MicroRNA families are ubiquitous in the human transcriptome, yet targeting of individual members is challenging because of sequence homology. Many secondary structures of the precursors to these miRNAs (pri- and pre-miRNAs), however, are quite different. Here, we demonstrate both in vitro and in cellulis that design of structure-specific small molecules can inhibit a particular miRNA family member to modulate a disease pathway. The miR-200 family consists of five miRNAs, miR-200a, -200b, -200c, -141, and -429, and is associated with type 2 diabetes (T2D). We designed a small molecule that potently and selectively targets pre-miR-200c’s structure and reverses a pro-apoptotic effect in a pancreatic β cell model. In contrast, an oligonucleotide targeting the RNA’s sequence inhibited all family members. Global proteomics and RNA sequencing analyses further demonstrate selectivity for miR-200c. Collectively, these studies establish that miR-200c plays an important role in T2D, and small molecules targeting RNA structure can be an important complement to oligonucleotides.

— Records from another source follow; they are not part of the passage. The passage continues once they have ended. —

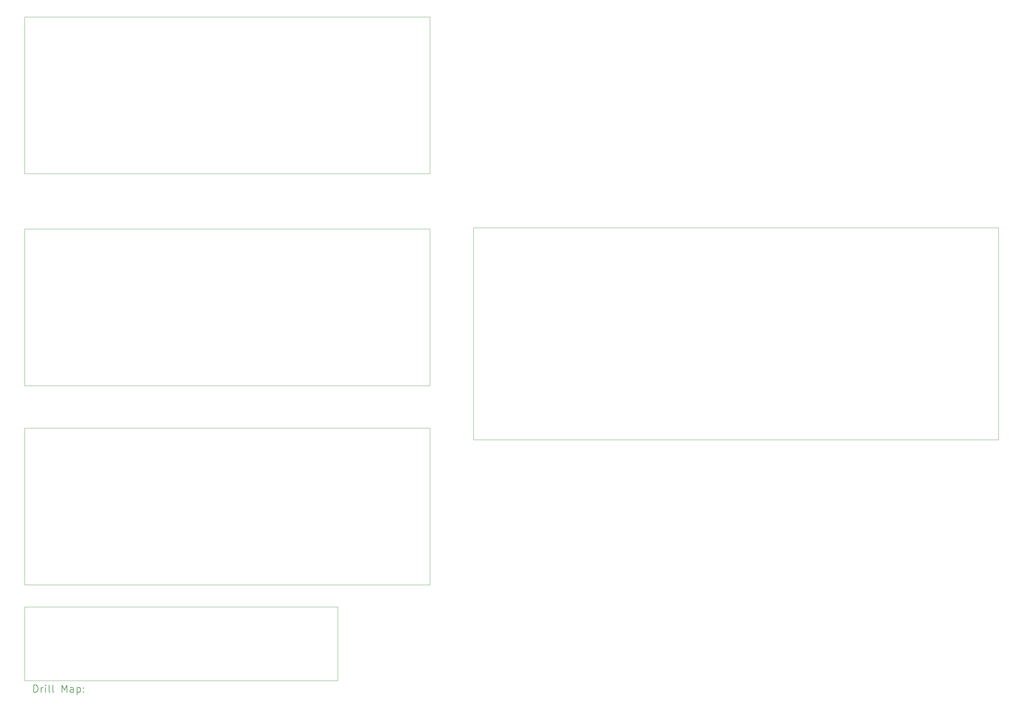
<source format=gbr>
%TF.GenerationSoftware,KiCad,Pcbnew,7.0.6*%
%TF.CreationDate,2023-11-23T12:49:05+01:00*%
%TF.ProjectId,EF_matrix,45465f6d-6174-4726-9978-2e6b69636164,rev?*%
%TF.SameCoordinates,Original*%
%TF.FileFunction,Drillmap*%
%TF.FilePolarity,Positive*%
%FSLAX45Y45*%
G04 Gerber Fmt 4.5, Leading zero omitted, Abs format (unit mm)*
G04 Created by KiCad (PCBNEW 7.0.6) date 2023-11-23 12:49:05*
%MOMM*%
%LPD*%
G01*
G04 APERTURE LIST*
%ADD10C,0.100000*%
%ADD11C,0.200000*%
G04 APERTURE END LIST*
D10*
X1270000Y-12597400D02*
X12446000Y-12597400D01*
X12446000Y-16915400D01*
X1270000Y-16915400D01*
X1270000Y-12597400D01*
X1270000Y-1270000D02*
X12446000Y-1270000D01*
X12446000Y-5588000D01*
X1270000Y-5588000D01*
X1270000Y-1270000D01*
X1270000Y-17526000D02*
X9906000Y-17526000D01*
X9906000Y-19558000D01*
X1270000Y-19558000D01*
X1270000Y-17526000D01*
X1270000Y-7112000D02*
X12446000Y-7112000D01*
X12446000Y-11430000D01*
X1270000Y-11430000D01*
X1270000Y-7112000D01*
X28125405Y-7078150D02*
X13647405Y-7078150D01*
X13647405Y-12920150D01*
X28125405Y-12920150D01*
X28125405Y-7078150D01*
D11*
X1525777Y-19874484D02*
X1525777Y-19674484D01*
X1525777Y-19674484D02*
X1573396Y-19674484D01*
X1573396Y-19674484D02*
X1601967Y-19684008D01*
X1601967Y-19684008D02*
X1621015Y-19703055D01*
X1621015Y-19703055D02*
X1630539Y-19722103D01*
X1630539Y-19722103D02*
X1640062Y-19760198D01*
X1640062Y-19760198D02*
X1640062Y-19788770D01*
X1640062Y-19788770D02*
X1630539Y-19826865D01*
X1630539Y-19826865D02*
X1621015Y-19845912D01*
X1621015Y-19845912D02*
X1601967Y-19864960D01*
X1601967Y-19864960D02*
X1573396Y-19874484D01*
X1573396Y-19874484D02*
X1525777Y-19874484D01*
X1725777Y-19874484D02*
X1725777Y-19741150D01*
X1725777Y-19779246D02*
X1735301Y-19760198D01*
X1735301Y-19760198D02*
X1744824Y-19750674D01*
X1744824Y-19750674D02*
X1763872Y-19741150D01*
X1763872Y-19741150D02*
X1782920Y-19741150D01*
X1849586Y-19874484D02*
X1849586Y-19741150D01*
X1849586Y-19674484D02*
X1840062Y-19684008D01*
X1840062Y-19684008D02*
X1849586Y-19693531D01*
X1849586Y-19693531D02*
X1859110Y-19684008D01*
X1859110Y-19684008D02*
X1849586Y-19674484D01*
X1849586Y-19674484D02*
X1849586Y-19693531D01*
X1973396Y-19874484D02*
X1954348Y-19864960D01*
X1954348Y-19864960D02*
X1944824Y-19845912D01*
X1944824Y-19845912D02*
X1944824Y-19674484D01*
X2078158Y-19874484D02*
X2059110Y-19864960D01*
X2059110Y-19864960D02*
X2049586Y-19845912D01*
X2049586Y-19845912D02*
X2049586Y-19674484D01*
X2306729Y-19874484D02*
X2306729Y-19674484D01*
X2306729Y-19674484D02*
X2373396Y-19817341D01*
X2373396Y-19817341D02*
X2440063Y-19674484D01*
X2440063Y-19674484D02*
X2440063Y-19874484D01*
X2621015Y-19874484D02*
X2621015Y-19769722D01*
X2621015Y-19769722D02*
X2611491Y-19750674D01*
X2611491Y-19750674D02*
X2592444Y-19741150D01*
X2592444Y-19741150D02*
X2554348Y-19741150D01*
X2554348Y-19741150D02*
X2535301Y-19750674D01*
X2621015Y-19864960D02*
X2601967Y-19874484D01*
X2601967Y-19874484D02*
X2554348Y-19874484D01*
X2554348Y-19874484D02*
X2535301Y-19864960D01*
X2535301Y-19864960D02*
X2525777Y-19845912D01*
X2525777Y-19845912D02*
X2525777Y-19826865D01*
X2525777Y-19826865D02*
X2535301Y-19807817D01*
X2535301Y-19807817D02*
X2554348Y-19798293D01*
X2554348Y-19798293D02*
X2601967Y-19798293D01*
X2601967Y-19798293D02*
X2621015Y-19788770D01*
X2716253Y-19741150D02*
X2716253Y-19941150D01*
X2716253Y-19750674D02*
X2735301Y-19741150D01*
X2735301Y-19741150D02*
X2773396Y-19741150D01*
X2773396Y-19741150D02*
X2792444Y-19750674D01*
X2792444Y-19750674D02*
X2801967Y-19760198D01*
X2801967Y-19760198D02*
X2811491Y-19779246D01*
X2811491Y-19779246D02*
X2811491Y-19836389D01*
X2811491Y-19836389D02*
X2801967Y-19855436D01*
X2801967Y-19855436D02*
X2792444Y-19864960D01*
X2792444Y-19864960D02*
X2773396Y-19874484D01*
X2773396Y-19874484D02*
X2735301Y-19874484D01*
X2735301Y-19874484D02*
X2716253Y-19864960D01*
X2897205Y-19855436D02*
X2906729Y-19864960D01*
X2906729Y-19864960D02*
X2897205Y-19874484D01*
X2897205Y-19874484D02*
X2887682Y-19864960D01*
X2887682Y-19864960D02*
X2897205Y-19855436D01*
X2897205Y-19855436D02*
X2897205Y-19874484D01*
X2897205Y-19750674D02*
X2906729Y-19760198D01*
X2906729Y-19760198D02*
X2897205Y-19769722D01*
X2897205Y-19769722D02*
X2887682Y-19760198D01*
X2887682Y-19760198D02*
X2897205Y-19750674D01*
X2897205Y-19750674D02*
X2897205Y-19769722D01*
M02*

</source>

MicroRNA 家族在人类转录组中无处不在，但由于序列同源性，靶向单个成员具有挑战性。然而，这些 miRNA 前体（pri- 和 pre-miRNA）的许多二级结构非常不同。在这里，我们展示了体外和蜂窝组织结构特异性小分子的设计可以抑制特定的 miRNA 家族成员来调节疾病途径。miR-200 家族由五个 miRNA 组成，miR-200a、-200b、-200c、-141 和 -429，与 2 型糖尿病 (T2D) 相关。我们设计了一种小分子，可有效且选择性地靶向 pre-miR-200c 的结构并逆转胰腺 β 细胞模型中的促凋亡作用。相比之下，靶向 RNA 序列的寡核苷酸抑制所有家族成员。全局蛋白质组学和 RNA 测序分析进一步证明了 miR-200c 的选择性。总的来说，这些研究表明 miR-200c 在 T2D 中起着重要作用，靶向 RNA 结构的小分子可以成为寡核苷酸的重要补充。